Records for the exercise:
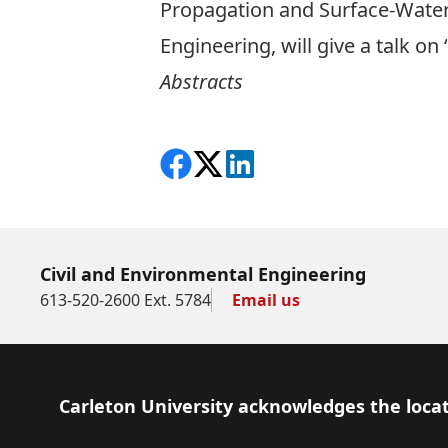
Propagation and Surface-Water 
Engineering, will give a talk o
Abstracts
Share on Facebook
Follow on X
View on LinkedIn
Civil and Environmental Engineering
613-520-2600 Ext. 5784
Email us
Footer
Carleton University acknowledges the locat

Task objective:
Retype the records exactly. Any image in them should not appear in what you write.

Result of the task:
Propagation and Surface-Water 
Engineering, will give a talk o
Abstracts
Share on Facebook
Follow on X
View on LinkedIn
Civil and Environmental Engineering
613-520-2600 Ext. 5784
Email us
Footer
Carleton University acknowledges the locat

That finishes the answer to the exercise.